● EXTRAIT SOURCE
----------------------------------------
L’année 1864 fut marquée par une naissance, mais pas celle d’un simple événement historique. Ce fut l’aube d’un rêve, d’une idée inédite qui embrassa les continents, transcendant les frontières et les langues : la fondation de l’Association Internationale des Travailleurs, plus connue sous le nom de la Première Internationale. Londres, cette capitale du monde industriel, fut le théâtre d’une réunion où les différences sociales, les inégalités et les souffrances ouvrières trouvèrent une voix commune. C'était une époque où le cri des forges et des usines rivalisait avec celui des enfants affamés, et où les travailleurs portaient sur leurs épaules le poids de l'industrialisation sans jamais en voir les fruits.
Ce soir d’automne, le 28 septembre 1864, la St. Martin's Hall résonnait des voix de centaines de délégués venus de tous les coins d’Europe, et même au-delà. Des ouvriers anglais aux tisserands français, des intellectuels allemands aux syndicalistes italiens, ils se rassemblèrent, unis par un désir ardent de changer leur condition. Au centre de cette assemblée, une silhouette se détachait : celle de Karl Marx, penseur révolutionnaire, qui insuffla à ce mouvement ses idées audacieuses. Pour Marx, ce n'était pas qu'une rencontre d'ouvriers, c'était la genèse d'une conscience collective, une fraternité des opprimés qui se levaient contre les tyrans de l'industrie et de la finance.
----------------------------------------
● DONNÉES SOURCES
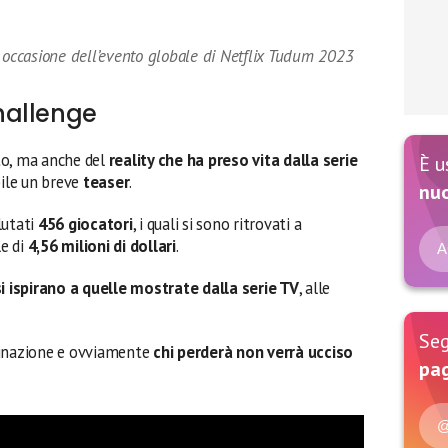
 in occasione dell’evento globale di Netflix Tudum 2023
hallenge
to, ma anche del
reality che ha preso vita dalla serie
È u
bile un breve
teaser
.
nu
lutati
456 giocatori
, i quali si sono ritrovati a
e di
4,56 milioni di dollari
.
A
si ispirano a quelle mostrate dalla serie TV
, alle
Seg
liminazione e ovviamente
chi perderà non verrà ucciso
pag
@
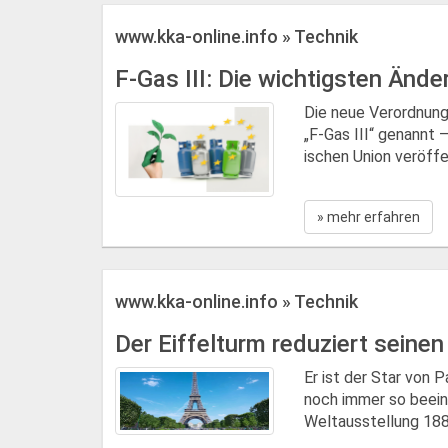
www.kka-online.info » Technik
F-Gas III: Die wichtigsten Ände
Die neue Verordnung
„F-Gas III“ genannt
ischen Union veröffen
» mehr erfahren
www.kka-online.info » Technik
Der Eiffelturm reduziert sein
Er ist der Star von 
noch immer so beeind
Weltausstellung 1889.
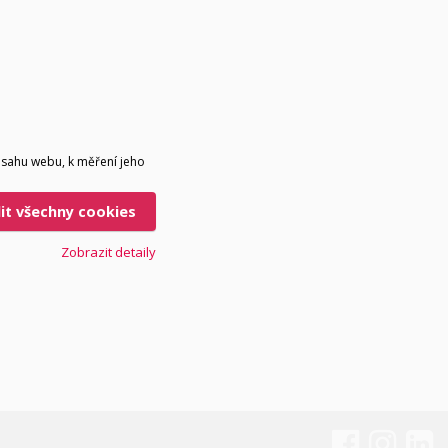
bsahu webu, k měření jeho
lit všechny cookies
Zobrazit detaily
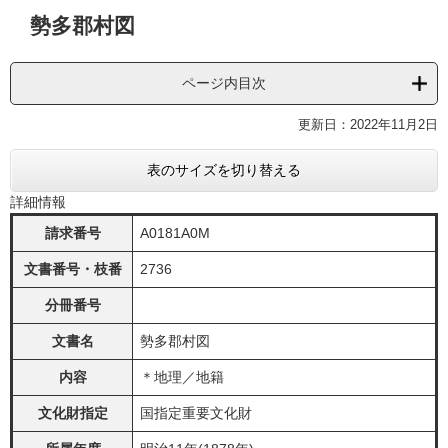
本
勢多郡村図
文
ページ内目次
更新日：2022年11月2日
表のサイズを切り替える
詳細情報
請求番号
A0181A0M
文書番号・枝番
2736
分冊番号
文書名
勢多郡村図
内容
＊地理／地籍
文化財指定
国指定重要文化財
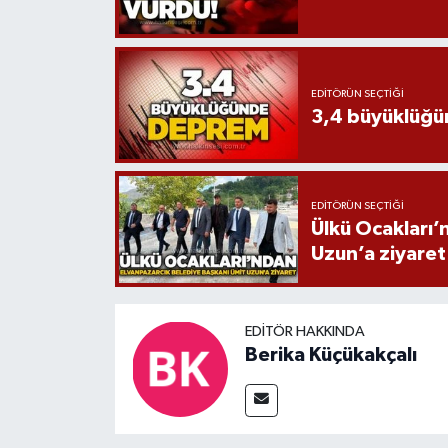
EDITÖRÜN SEÇTIĞI
3,4 büyüklüğ
EDITÖRÜN SEÇTIĞI
Ülkü Ocakları’
Uzun’a ziyaret
EDITÖR HAKKINDA
Berika Küçükakçalı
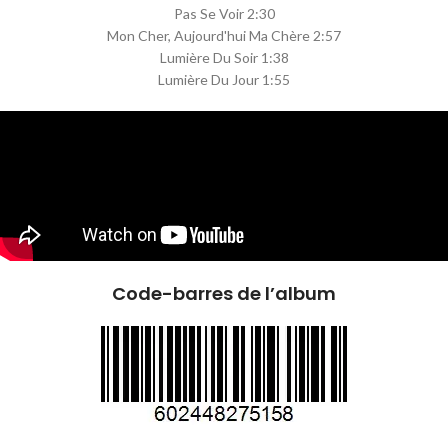
Pas Se Voir 2:30
Mon Cher, Aujourd'hui Ma Chère 2:57
Lumière Du Soir 1:38
Lumière Du Jour 1:55
Code-barres de l’album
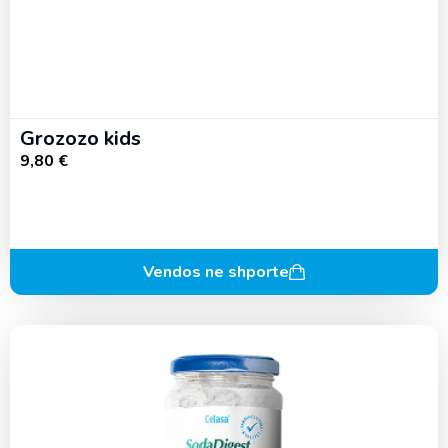
Grozozo kids
9,80
€
Vendos ne shporte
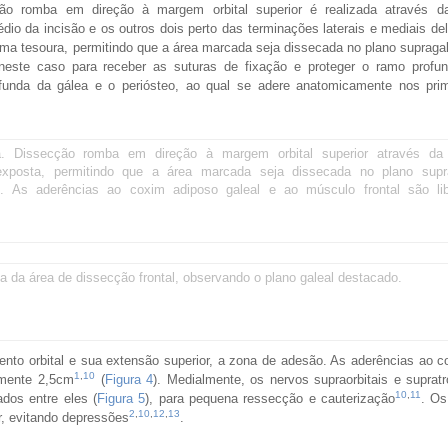
ção romba em direção à margem orbital superior é realizada através d
médio da incisão e os outros dois perto das terminações laterais e mediais d
uma tesoura, permitindo que a área marcada seja dissecada no plano supragal
 neste caso para receber as suturas de fixação e proteger o ramo profu
ofunda da gálea e o periósteo, ao qual se adere anatomicamente nos pri
ia. Dissecção romba em direção à margem orbital superior através da
 exposta, permitindo que a área marcada seja dissecada no plano supra
2). As aderências ao coxim adiposo galeal e ao músculo frontal são l
a da área de dissecção frontal, observando o plano galeal destacado.
mento orbital e sua extensão superior, a zona de adesão. As aderências ao 
1
,
10
amente 2,5cm
(
Figura 4
). Medialmente, os nervos supraorbitais e suprat
10
,
11
ados entre eles (
Figura 5
), para pequena ressecção e cauterização
. Os
2
,
10
,
12
,
13
, evitando depressões
.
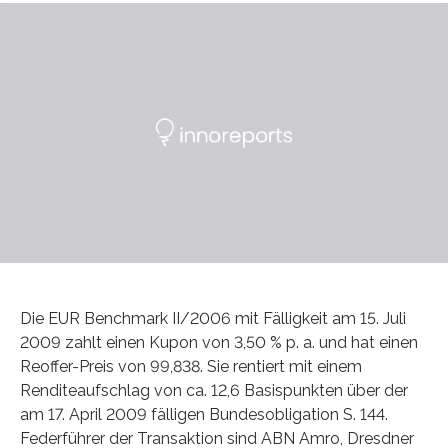
Die EUR Benchmark II/2006 mit Fälligkeit am 15. Juli
2009 zahlt einen Kupon von 3,50 % p. a. und hat einen
Reoffer-Preis von 99,838. Sie rentiert mit einem
Renditeaufschlag von ca. 12,6 Basispunkten über der
am 17. April 2009 fälligen Bundesobligation S. 144.
Federführer der Transaktion sind ABN Amro, Dresdner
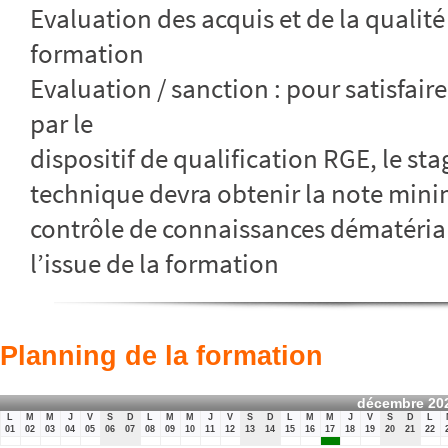
Evaluation des acquis et de la qualité 
formation
Evaluation / sanction : pour satisfai
par le
dispositif de qualification RGE, le st
technique devra obtenir la note min
contrôle de connaissances dématérialis
l’issue de la formation
Planning de la formation
décembre 20
L
M
M
J
V
S
D
L
M
M
J
V
S
D
L
M
M
J
V
S
D
L
01
02
03
04
05
06
07
08
09
10
11
12
13
14
15
16
17
18
19
20
21
22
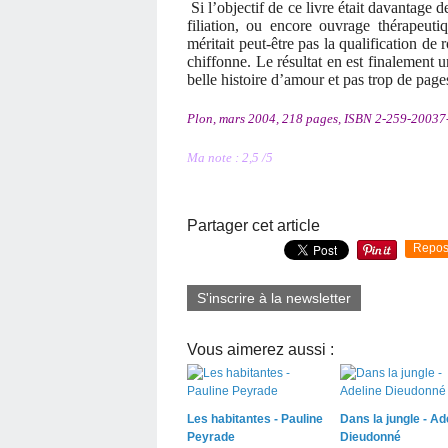
Si l’objectif de ce livre était davantage 
filiation, ou encore ouvrage thérapeutiq
méritait peut-être pas la qualification de
chiffonne. Le résultat en est finalement 
belle histoire d’amour et pas trop de pages
Plon, mars 2004, 218 pages, ISBN 2-259-20037-0
Ma note : 2,5 /5
Partager cet article
Repos
S'inscrire à la newsletter
Vous aimerez aussi :
Les habitantes - Pauline
Dans la jungle - Ad
Peyrade
Dieudonné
----------------------------------------
● CONSIGNE 1
Recopiez le passage du texte sur la Première Internationale compris entre « L’année 1864 fut » et « voir les fruits. », bornes incluses.
● CONSIGNE 2
D'après le texte sur la Première Internationale, qu'est-ce qui unissait les délégués rassemblés au St. Martin's Hall ?
● CONSIGNE 3
Poursuivez le texte sur la Première Internationale à la suite de sa dernière phrase.
Les entrées ne servent à rien ici.

● CORRIGÉ 1
L’année 1864 fut marquée par une naissance, mais pas celle d’un simple événement historique. Ce fut l’aube d’un rêve, d’une idée inédite qui embrassa les continents, transcendant les frontières et les langues : la fondation de l’Association Internationale des Travailleurs, plus connue sous le nom de la Première Internationale. Londres, cette capitale du monde industriel, fut le théâtre d’une réunion où les différences sociales, les inégalités et les souffrances ouvrières trouvèrent une voix commune. C'était une époque où le cri des forges et des usines rivalisait avec celui des enfants affamés, et où les travailleurs portaient sur leurs épaules le poids de l'industrialisation sans jamais en voir les fruits.

● CORRIGÉ 2
Ils étaient unis par un désir ardent de changer leur condition. Ces délégués venaient de tous les coins d'Europe, et même au-delà : ouvriers anglais, tisserands français, intellectuels allemands et syndicalistes italiens.

● CORRIGÉ 3
À cette époque, l’Europe était à la croisée des chemins. L'industrialisation avait transformé les paysages, remplaçant les champs par des cheminées d'usine crachant leur fumée noire. Dans ce nouvel ordre économique, les travailleurs étaient souvent réduits à l’état de machines, écrasés par des journées interminables de labeur. Les conditions étaient particulièrement dures dans les villes en pleine expansion comme Manchester ou Lyon, où les quartiers ouvriers n’étaient que des amas de bâtisses sombres, sans lumière ni espoir. Les maladies se propageaient, les enfants grandissaient dans la misère, et les rêves des hommes étaient souvent ensevelis sous le bruit sourd des machines.
Ce fut donc une lueur d’espoir qui émergea lors de la fondation de la Première Internationale. À Londres, cette assemblée improvisée prit une dimension inattendue. Les discours enflammés se succédèrent, et les paroles se mêlèrent dans une harmonie de revendications communes : réduction du temps de travail, éducation pour tous, salaire décent. Ce n’était plus une question nationale, c’était un appel global, une demande pour la justice, pour la dignité des travailleurs à travers les nations. Et là, parmi la foule, des leaders comme Mikhail Bakounine et Eugène Varlin se dressaient, donnant corps et voix à cette idée : l'union fait la force.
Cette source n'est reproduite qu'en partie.